To measure whether trust has genuinely been built, we maintain a grievance mechanism, formal channels through which community members, government bodies, and other stakeholders can share concerns, flag misinformation, or ask questions they did not feel comfortable raising in a public forum. And we work with community-selected representatives who can provide structured feedback on how the broader population is responding to the technology. These people must have been genuinely selected by an informed, well-engaged community, not appointed top-down. That authenticity matters enormously.
Is it labour-intensive? Yes. But the alternative, pushing a technology into communities that do not understand or trust it, squanders not just the money spent on development, but also the chance to actually end malaria.
Are African regulatory systems strong enough to manage emerging technologies like genetically modified mosquitoes?
I think African regulatory systems have a great deal more capacity than the world tends to give them credit for. In most countries, there are already structures in place to govern research into genetically modified organisms, and in some cases, their deployment. Uganda, for instance, has substantial legislation covering research into GMOs, and its relevant regulatory body has accumulated considerable experience through years of overseeing field trials, predominantly in agriculture, but with transferable expertise that applies directly to what we are doing.

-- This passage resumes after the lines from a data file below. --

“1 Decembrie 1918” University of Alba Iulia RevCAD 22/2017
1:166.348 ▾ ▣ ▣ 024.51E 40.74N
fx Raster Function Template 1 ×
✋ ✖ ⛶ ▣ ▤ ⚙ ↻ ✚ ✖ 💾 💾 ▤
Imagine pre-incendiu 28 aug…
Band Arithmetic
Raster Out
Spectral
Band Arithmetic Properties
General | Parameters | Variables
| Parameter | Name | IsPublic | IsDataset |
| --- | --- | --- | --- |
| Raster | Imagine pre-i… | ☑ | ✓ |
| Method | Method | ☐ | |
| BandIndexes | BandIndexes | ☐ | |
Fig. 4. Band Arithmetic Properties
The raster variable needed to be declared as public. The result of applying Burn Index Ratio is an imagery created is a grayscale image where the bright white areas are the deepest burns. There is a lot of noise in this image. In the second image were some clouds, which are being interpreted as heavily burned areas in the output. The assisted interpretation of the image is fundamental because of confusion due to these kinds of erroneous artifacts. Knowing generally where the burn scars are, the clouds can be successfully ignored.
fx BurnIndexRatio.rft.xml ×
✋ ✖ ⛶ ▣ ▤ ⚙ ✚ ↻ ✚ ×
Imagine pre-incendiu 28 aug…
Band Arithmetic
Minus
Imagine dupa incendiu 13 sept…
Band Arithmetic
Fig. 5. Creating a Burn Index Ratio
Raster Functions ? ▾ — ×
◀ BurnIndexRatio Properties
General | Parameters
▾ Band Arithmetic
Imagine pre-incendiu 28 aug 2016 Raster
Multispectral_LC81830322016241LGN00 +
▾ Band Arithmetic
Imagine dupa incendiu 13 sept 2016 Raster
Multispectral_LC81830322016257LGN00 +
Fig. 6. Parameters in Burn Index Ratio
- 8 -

African regulators are not starting from zero. They have access to international guidelines and standards. They have scientists, environmental experts, and technical specialists within their borders whose knowledge can be drawn upon. Yes, for countries that have never encountered genetically modified organisms before, capacity-building will be needed. But that is a very different situation from having no foundation at all.
“As Africans, we need to have confidence and faith in our own regulatory systems. They are working on our behalf, and they are doing it seriously.”
There is also meaningful investment happening at the continental level. The African Union Development Agency (AUDA-NEPAD), for example, is actively working to build regulatory capacity across African countries in preparation for next-generation technologies. The architecture is being built.
I am genuinely confident that Africa will be ready for these new tools as they become available. Our regulators will handle this. And I think it is time the world, and we ourselves, started believing that.